**Text shown**
San Diego Metropolitan Magazine praised Berry's appearance in the costume and the film's action sequences but criticized the script and narrative coherence, finding the actors struggling "to make sense" of the material and calling it one of the worst films of the year. Kirk Honeycutt of The Hollywood Reporter compared the film to Showgirls (1995), suggesting it might gain traction as a cult favorite for its camp value.

Roger Ebert included the film in his list of most hated movies. In his review, he criticized the lack of depth in Berry's character and the film's failure to explore her transformation, stating that the focus was instead on "Halle Berry's beauty, sex appeal, figure, eyes, lips, and costume design." On At the Movies, both Ebert and co-host Richard Roeper gave the film a "thumbs down".

**Extracted entries**
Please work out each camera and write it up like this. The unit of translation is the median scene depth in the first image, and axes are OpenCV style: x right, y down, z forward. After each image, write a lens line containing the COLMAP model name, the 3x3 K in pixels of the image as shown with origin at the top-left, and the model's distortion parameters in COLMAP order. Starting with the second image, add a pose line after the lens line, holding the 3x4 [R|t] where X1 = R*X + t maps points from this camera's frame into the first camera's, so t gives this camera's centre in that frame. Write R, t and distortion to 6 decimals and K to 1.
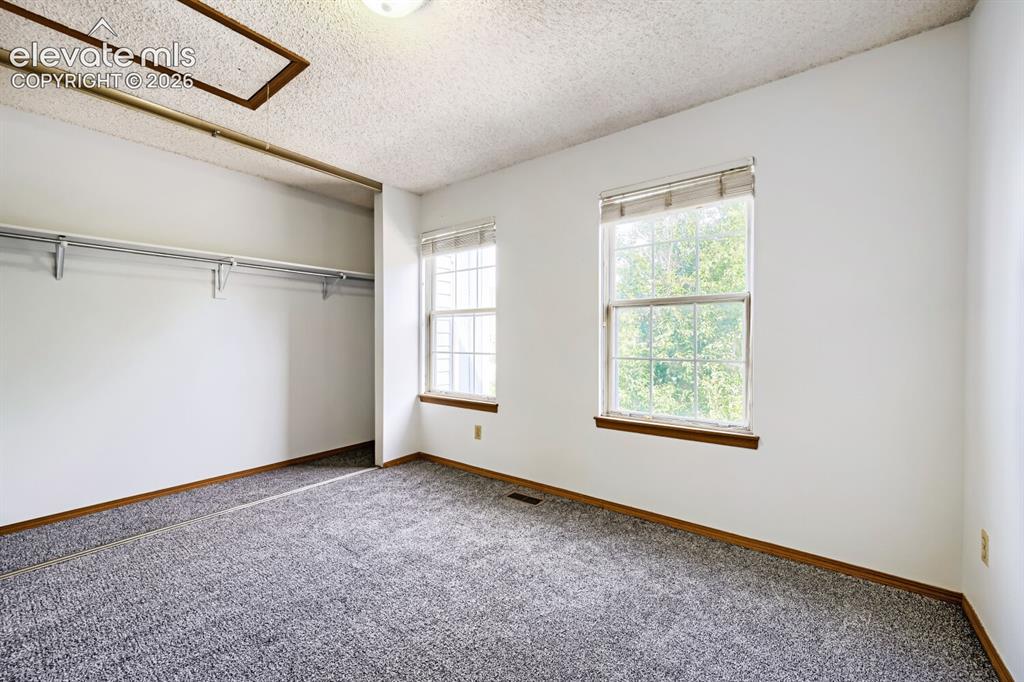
lens RADIAL K [[395.9, 0, 512.0], [0, 395.9, 341.0], [0, 0, 1]] dist [0.001150, 0.000364]
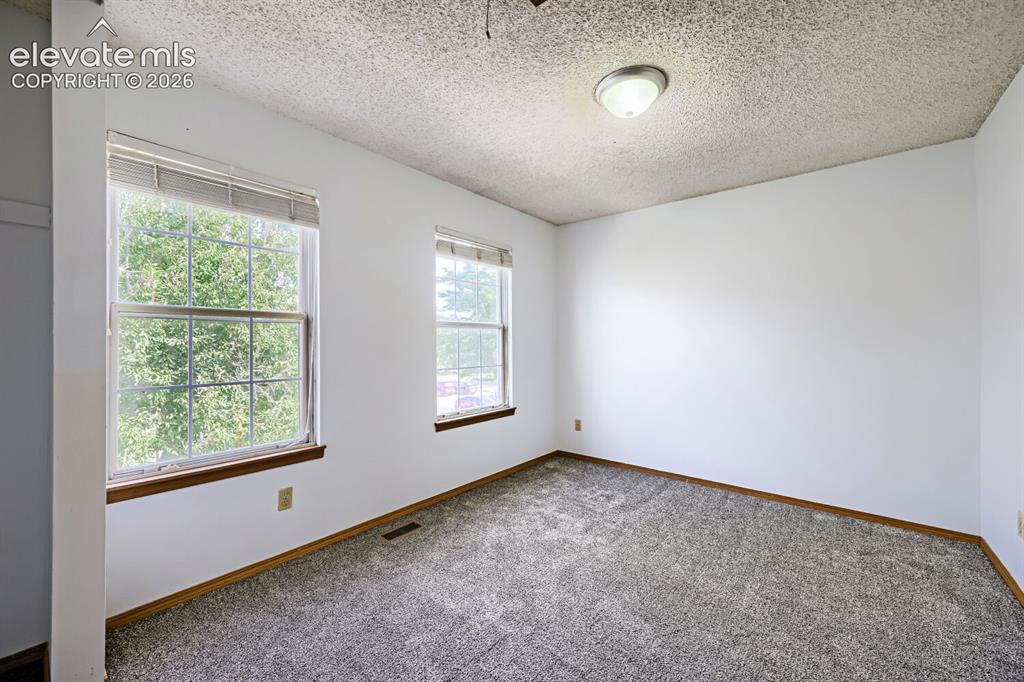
lens RADIAL K [[408.1, 0, 551.3], [0, 408.1, 344.2], [0, 0, 1]] dist [0.000749, 0.000112]
pose [[-0.020429, 0.014378, 0.999688, -0.949883], [0.026600, 0.999550, -0.013832, -0.006150], [-0.999437, 0.026309, -0.020802, 0.695272]]
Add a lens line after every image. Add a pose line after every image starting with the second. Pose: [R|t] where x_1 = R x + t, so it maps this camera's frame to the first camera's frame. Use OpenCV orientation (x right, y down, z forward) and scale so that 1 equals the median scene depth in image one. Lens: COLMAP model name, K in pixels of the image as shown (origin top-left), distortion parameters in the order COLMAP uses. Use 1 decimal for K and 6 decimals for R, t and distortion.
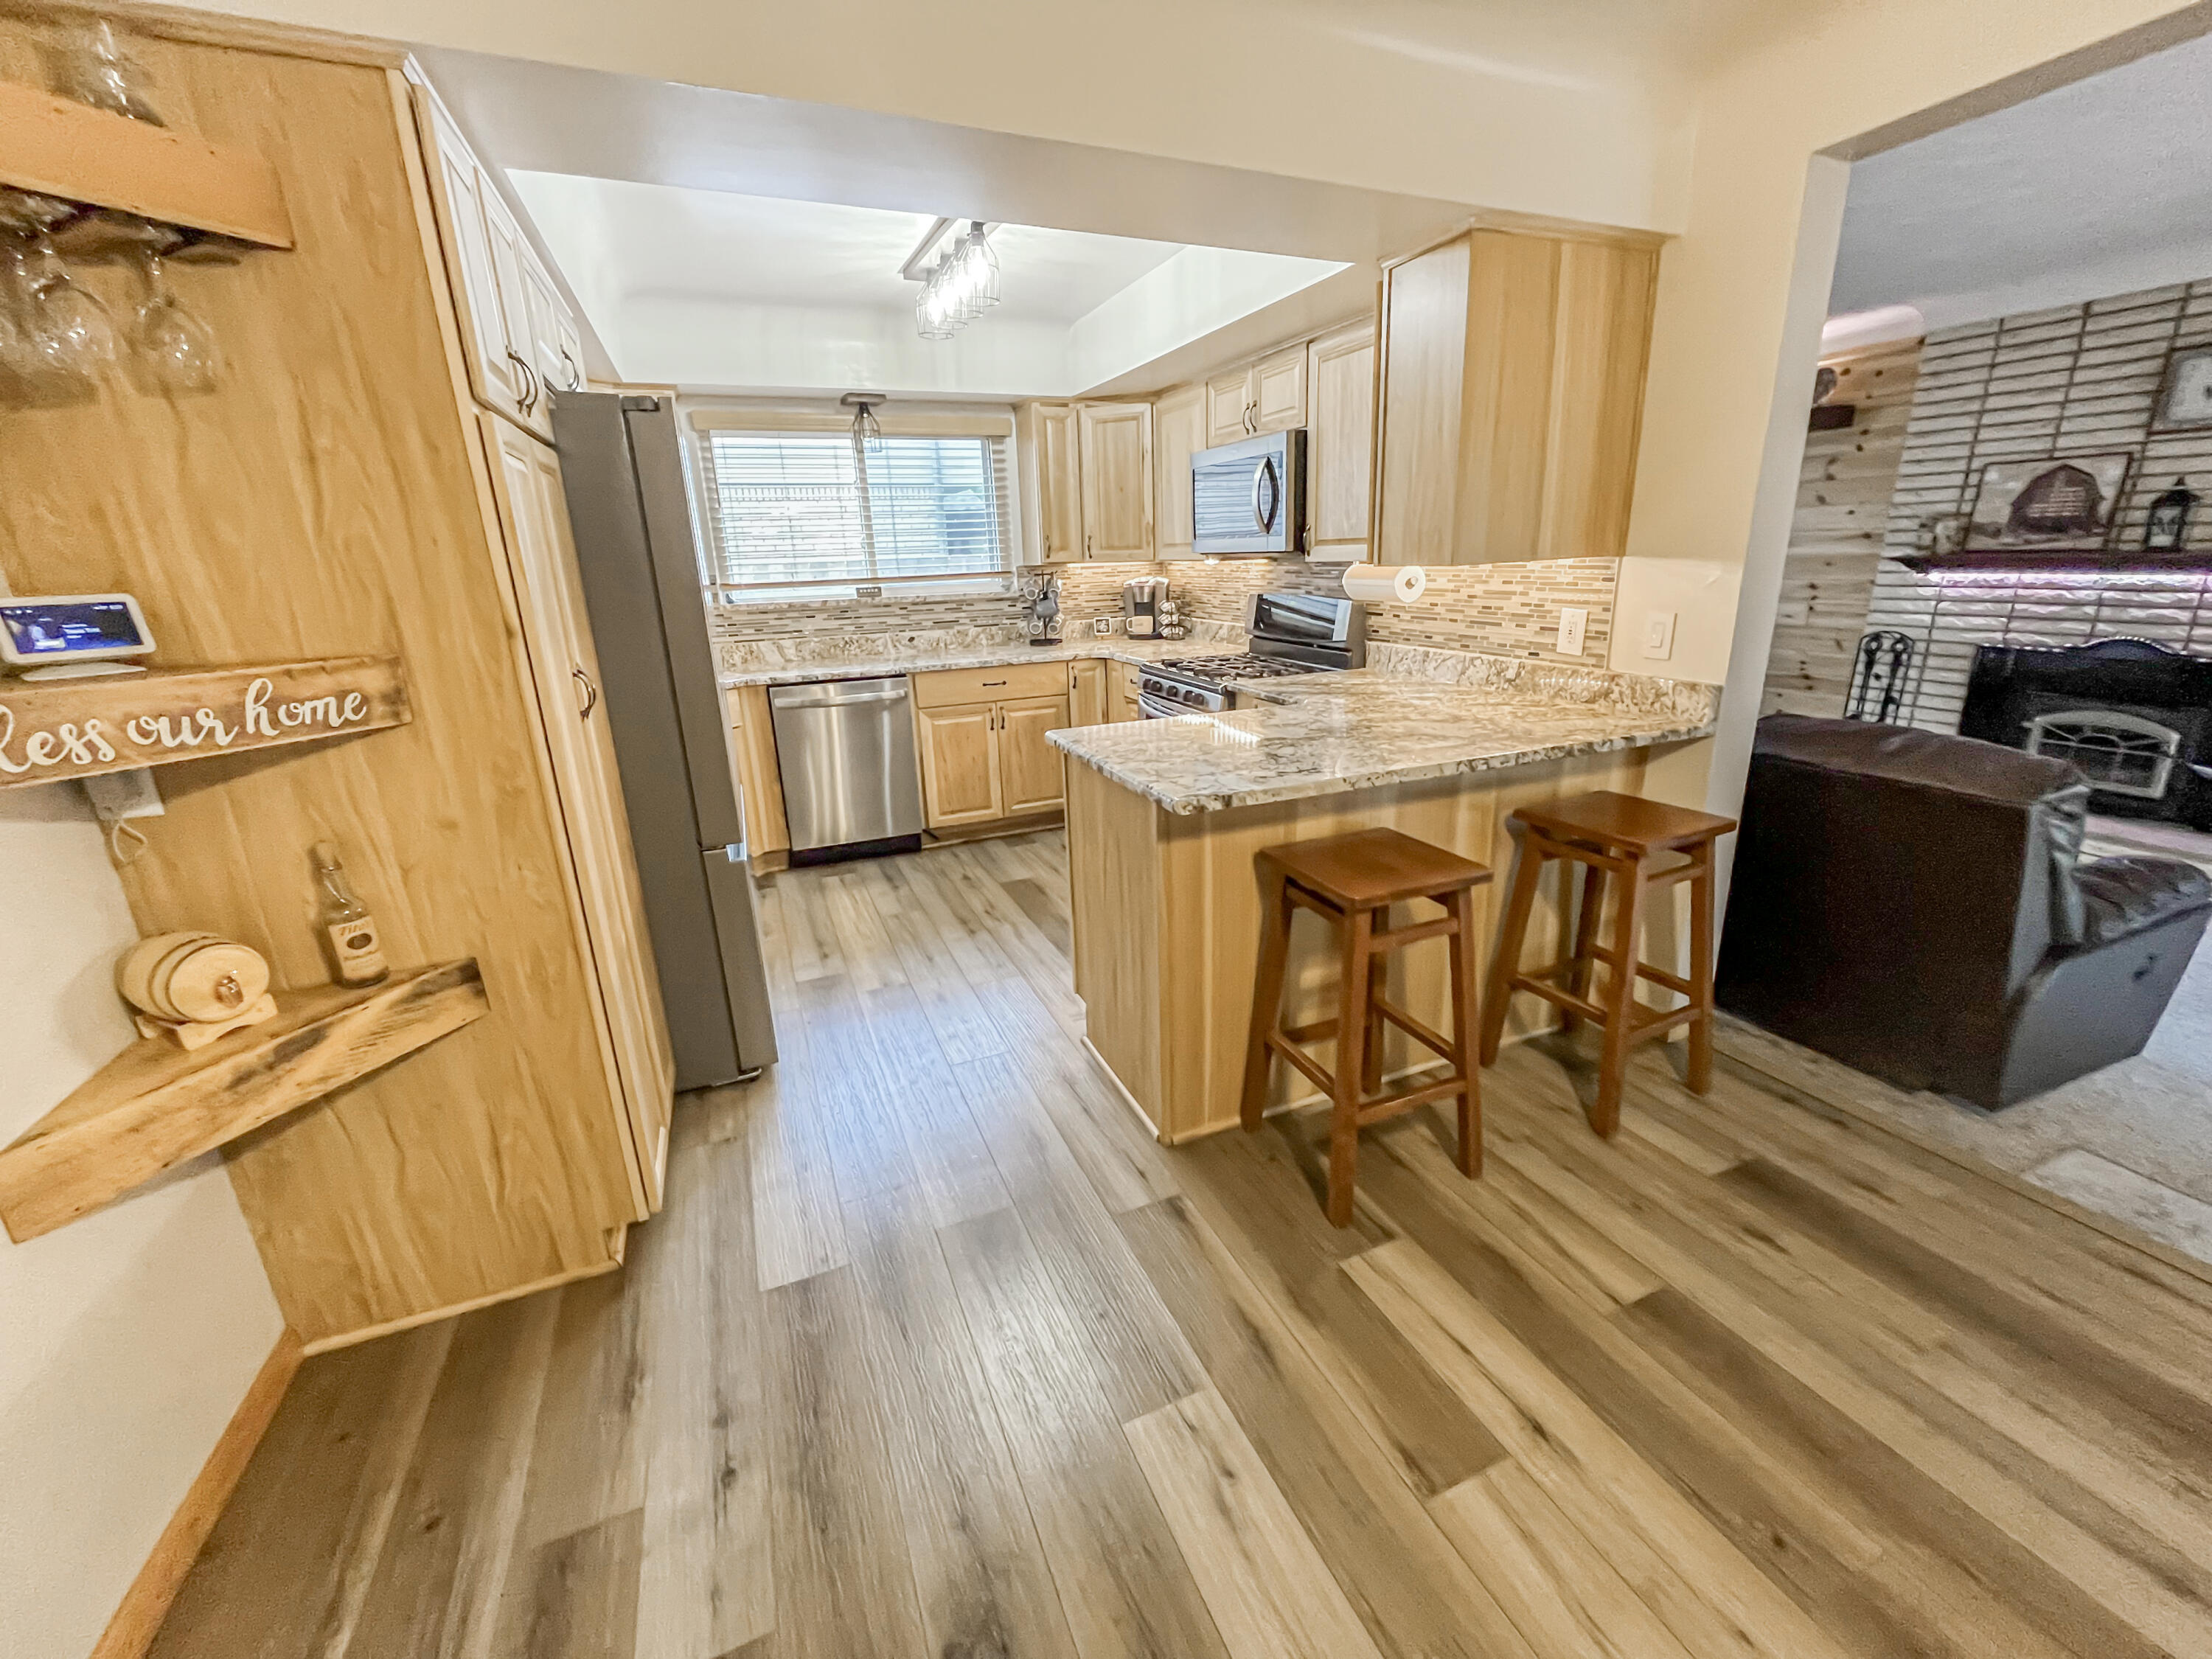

**Problems and tasks**
1: According to the text on the film's reviews, which film did Kirk Honeycutt of The Hollywood Reporter compare it to?
2: In the reviews text, swap "cult favorite" for "guilty pleasure" and write out everything from "San Diego Metropolitan" down to "its camp value.".

**Solutions to the tasks**
1: Showgirls (1995)

2:
San Diego Metropolitan Magazine praised Berry's appearance in the costume and the film's action sequences but criticized the script and narrative coherence, finding the actors struggling "to make sense" of the material and calling it one of the worst films of the year. Kirk Honeycutt of The Hollywood Reporter compared the film to Showgirls (1995), suggesting it might gain traction as a guilty pleasure for its camp value.